The End of a Stereotype 

This transgression leads to a deconstruction of a traditional gender model. A female character is supposed to be detached and silent; however, in the new comedy she is angry and boisterous, laughing at the societal norms and challenging the traditional order. The change is viewed as monstrosity or even insanity by the society. Nonetheless, female characters this way manage to get rid of their inner invisible monsters that are imposed on them by the said society. Julia Lesage believes that “all of women’s depression – all our compulsive smiling, ego-tending, and sacrifice” remains unspoken Through this transition a female character manages to speak out the tabooed topics and resist them through laughter. 
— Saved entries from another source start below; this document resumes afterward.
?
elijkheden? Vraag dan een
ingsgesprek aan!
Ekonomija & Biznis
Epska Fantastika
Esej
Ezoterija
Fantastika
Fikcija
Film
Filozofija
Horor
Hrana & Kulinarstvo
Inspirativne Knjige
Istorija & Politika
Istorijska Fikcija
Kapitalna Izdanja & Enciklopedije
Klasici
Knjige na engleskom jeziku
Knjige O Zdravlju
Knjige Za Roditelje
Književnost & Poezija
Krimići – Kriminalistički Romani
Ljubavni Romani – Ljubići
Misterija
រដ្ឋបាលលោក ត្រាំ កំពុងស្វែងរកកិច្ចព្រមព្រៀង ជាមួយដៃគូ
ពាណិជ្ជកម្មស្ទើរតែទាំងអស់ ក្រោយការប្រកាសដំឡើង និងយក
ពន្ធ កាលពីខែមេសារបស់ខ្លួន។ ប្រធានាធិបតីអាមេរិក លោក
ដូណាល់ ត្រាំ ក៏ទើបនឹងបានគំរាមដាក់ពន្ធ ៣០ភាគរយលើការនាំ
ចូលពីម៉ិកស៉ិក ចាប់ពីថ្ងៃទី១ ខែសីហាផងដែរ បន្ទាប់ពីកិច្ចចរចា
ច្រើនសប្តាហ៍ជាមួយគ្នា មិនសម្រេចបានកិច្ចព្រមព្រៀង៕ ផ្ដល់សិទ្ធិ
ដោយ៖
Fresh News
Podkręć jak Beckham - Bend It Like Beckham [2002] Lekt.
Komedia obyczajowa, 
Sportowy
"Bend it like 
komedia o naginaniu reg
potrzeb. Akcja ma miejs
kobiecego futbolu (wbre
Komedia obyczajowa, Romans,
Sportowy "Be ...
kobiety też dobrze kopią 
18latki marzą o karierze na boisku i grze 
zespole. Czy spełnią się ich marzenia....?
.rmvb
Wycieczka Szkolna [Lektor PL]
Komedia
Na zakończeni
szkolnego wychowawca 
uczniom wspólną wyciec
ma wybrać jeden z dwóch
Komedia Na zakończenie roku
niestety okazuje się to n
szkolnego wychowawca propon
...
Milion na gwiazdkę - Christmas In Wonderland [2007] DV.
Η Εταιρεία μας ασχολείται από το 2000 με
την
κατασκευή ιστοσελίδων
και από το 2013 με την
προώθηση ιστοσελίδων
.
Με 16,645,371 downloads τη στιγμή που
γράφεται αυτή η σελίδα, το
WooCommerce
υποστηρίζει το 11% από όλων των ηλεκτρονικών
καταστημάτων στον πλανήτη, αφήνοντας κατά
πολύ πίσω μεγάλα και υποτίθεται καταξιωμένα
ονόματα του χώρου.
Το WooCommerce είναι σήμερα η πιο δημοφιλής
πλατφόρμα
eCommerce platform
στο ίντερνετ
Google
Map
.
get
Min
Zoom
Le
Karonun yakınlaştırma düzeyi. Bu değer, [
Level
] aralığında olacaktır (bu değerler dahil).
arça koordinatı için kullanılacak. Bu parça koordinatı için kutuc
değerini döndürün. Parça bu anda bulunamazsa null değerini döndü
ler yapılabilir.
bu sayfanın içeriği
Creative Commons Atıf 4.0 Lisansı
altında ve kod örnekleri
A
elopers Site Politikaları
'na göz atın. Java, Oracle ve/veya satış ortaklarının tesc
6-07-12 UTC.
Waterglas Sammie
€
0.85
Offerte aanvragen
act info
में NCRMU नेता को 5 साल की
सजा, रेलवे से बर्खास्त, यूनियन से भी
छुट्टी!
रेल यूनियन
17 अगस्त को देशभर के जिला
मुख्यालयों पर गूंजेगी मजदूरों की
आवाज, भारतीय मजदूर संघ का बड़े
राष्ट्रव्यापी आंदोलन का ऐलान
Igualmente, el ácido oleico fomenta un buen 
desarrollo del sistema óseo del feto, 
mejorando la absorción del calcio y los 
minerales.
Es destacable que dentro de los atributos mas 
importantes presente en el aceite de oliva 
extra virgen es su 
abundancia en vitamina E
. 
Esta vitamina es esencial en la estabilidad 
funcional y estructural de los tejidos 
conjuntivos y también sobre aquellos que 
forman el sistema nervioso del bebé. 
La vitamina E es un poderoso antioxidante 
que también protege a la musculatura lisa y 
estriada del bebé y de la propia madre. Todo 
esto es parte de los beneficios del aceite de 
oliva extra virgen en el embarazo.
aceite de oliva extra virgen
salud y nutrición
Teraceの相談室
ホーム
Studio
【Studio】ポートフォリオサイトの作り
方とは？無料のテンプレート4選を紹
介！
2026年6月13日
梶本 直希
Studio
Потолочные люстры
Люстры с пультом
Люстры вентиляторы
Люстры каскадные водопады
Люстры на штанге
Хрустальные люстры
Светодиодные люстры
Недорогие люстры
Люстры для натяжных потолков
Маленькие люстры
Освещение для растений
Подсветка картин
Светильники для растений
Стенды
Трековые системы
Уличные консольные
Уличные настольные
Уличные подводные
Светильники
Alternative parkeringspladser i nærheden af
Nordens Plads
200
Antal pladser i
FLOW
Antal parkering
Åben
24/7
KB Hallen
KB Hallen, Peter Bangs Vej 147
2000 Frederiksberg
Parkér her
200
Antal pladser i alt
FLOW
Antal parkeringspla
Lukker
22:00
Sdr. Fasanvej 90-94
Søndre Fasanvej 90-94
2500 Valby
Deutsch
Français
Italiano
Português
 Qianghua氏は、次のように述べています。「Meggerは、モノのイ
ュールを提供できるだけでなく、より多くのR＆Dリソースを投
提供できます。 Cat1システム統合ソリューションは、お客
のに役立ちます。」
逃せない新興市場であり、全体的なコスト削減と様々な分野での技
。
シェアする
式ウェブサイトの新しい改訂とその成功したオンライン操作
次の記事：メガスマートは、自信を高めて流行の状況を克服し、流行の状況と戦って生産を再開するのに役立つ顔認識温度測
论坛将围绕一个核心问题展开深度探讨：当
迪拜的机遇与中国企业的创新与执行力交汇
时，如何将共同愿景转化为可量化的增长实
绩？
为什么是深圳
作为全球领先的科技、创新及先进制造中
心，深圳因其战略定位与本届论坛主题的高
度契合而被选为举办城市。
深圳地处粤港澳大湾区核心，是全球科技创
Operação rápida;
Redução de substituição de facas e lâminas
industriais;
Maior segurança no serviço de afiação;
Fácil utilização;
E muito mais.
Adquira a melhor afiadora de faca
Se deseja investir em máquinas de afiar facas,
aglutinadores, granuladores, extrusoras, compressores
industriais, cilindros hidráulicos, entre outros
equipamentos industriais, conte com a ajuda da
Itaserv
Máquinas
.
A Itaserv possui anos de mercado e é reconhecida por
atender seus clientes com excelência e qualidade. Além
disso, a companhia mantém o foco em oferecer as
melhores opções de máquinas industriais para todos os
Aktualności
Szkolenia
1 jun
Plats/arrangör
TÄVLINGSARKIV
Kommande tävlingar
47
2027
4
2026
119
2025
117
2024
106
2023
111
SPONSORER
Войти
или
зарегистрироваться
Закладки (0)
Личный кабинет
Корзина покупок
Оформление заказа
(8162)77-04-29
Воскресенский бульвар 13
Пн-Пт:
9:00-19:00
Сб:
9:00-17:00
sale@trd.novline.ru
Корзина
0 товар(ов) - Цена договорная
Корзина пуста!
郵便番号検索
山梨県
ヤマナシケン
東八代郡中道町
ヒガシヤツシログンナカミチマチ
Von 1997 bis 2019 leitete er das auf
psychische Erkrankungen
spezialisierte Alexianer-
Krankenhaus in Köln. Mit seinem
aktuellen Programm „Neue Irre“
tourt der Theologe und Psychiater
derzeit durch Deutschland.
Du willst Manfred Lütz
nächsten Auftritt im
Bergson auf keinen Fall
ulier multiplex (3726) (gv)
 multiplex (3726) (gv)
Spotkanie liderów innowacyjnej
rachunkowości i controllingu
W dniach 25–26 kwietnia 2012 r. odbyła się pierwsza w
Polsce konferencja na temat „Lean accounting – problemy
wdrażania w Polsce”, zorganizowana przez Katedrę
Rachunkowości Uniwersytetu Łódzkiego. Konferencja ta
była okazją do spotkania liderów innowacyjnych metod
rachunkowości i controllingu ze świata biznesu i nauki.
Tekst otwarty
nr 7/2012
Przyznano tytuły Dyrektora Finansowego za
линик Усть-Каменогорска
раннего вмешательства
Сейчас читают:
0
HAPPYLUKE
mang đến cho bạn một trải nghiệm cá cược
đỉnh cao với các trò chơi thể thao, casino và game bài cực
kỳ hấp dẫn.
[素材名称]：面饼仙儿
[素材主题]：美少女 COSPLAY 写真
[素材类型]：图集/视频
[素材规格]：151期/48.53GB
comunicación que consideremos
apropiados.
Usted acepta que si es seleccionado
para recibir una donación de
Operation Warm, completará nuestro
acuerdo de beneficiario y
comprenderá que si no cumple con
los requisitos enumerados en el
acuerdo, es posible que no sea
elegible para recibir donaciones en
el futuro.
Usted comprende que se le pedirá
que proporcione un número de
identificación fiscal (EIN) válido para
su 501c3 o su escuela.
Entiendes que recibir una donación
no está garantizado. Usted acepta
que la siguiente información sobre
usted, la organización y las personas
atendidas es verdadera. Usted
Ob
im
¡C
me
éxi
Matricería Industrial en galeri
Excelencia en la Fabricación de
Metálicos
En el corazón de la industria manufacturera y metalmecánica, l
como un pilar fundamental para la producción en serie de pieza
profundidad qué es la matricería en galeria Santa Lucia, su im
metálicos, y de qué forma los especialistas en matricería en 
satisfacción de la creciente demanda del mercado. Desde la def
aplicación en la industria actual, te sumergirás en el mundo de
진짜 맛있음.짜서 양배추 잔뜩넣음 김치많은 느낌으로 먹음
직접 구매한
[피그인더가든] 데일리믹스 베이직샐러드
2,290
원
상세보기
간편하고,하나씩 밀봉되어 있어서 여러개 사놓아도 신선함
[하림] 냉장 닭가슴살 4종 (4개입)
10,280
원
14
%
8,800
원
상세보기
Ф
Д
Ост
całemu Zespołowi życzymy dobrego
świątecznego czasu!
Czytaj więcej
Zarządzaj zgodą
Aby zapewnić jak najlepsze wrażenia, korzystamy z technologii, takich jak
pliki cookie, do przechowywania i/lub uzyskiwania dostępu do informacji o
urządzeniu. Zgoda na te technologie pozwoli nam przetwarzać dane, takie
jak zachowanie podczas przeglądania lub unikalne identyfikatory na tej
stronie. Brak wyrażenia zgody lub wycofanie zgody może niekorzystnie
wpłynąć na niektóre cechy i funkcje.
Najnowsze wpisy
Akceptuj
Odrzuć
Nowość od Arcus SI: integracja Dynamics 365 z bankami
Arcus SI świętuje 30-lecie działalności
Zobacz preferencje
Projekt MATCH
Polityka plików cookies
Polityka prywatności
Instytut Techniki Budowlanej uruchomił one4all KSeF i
In the movie Identity Thief, the main character played by Melissa McCarthy, Diana is a typical Medusan character. She scares the reasonable clerk Sandy Patterson and his family as a monster coming to ruin their lives. However, as Sandy turns his eyes away from the protective shield and observes a vulnerable human being behind the façade of impertinence and imposture, he stops thinking of Diana as a monster coming to steal his life. Sandy reconsiders his views on Diana, and as a proof that he’s changed, he decides not to turn her in to the police. However, Diana in her turn did not stay the same and assumed responsibility for her life by going to police herself. During the movie she invokes laughter as well as bewilderment; she is carefree in her attitude to life and people, her behavior is immoral and offensive towards others, and people find her repulsive. However, this is because they only looked at her through the distorted reflection of their superficial judgment. In any case, the Medusan character is never deadly, although perplexing and sometimes terrifying. 

Therefore, the concept of “unruly woman” has long stopped being a simple comedy trick, but turned into a powerful means of self-expression and self-definition for female film characters. Through laughter women in movies manage to assume power and establish control over their lives avoiding the traditional tropes of victimization and male gaze. They become the active subjects of the film overcoming hardship by appropriating the traditionally male behavior and attitudes. Such Medusan comedies are also characterized by the male character’s apprehension and demonization of a female transformation. Nonetheless, actresses such as Melissa McCarthy have proven the sustainability and growing popularity of a new female comedian image among the overall audience.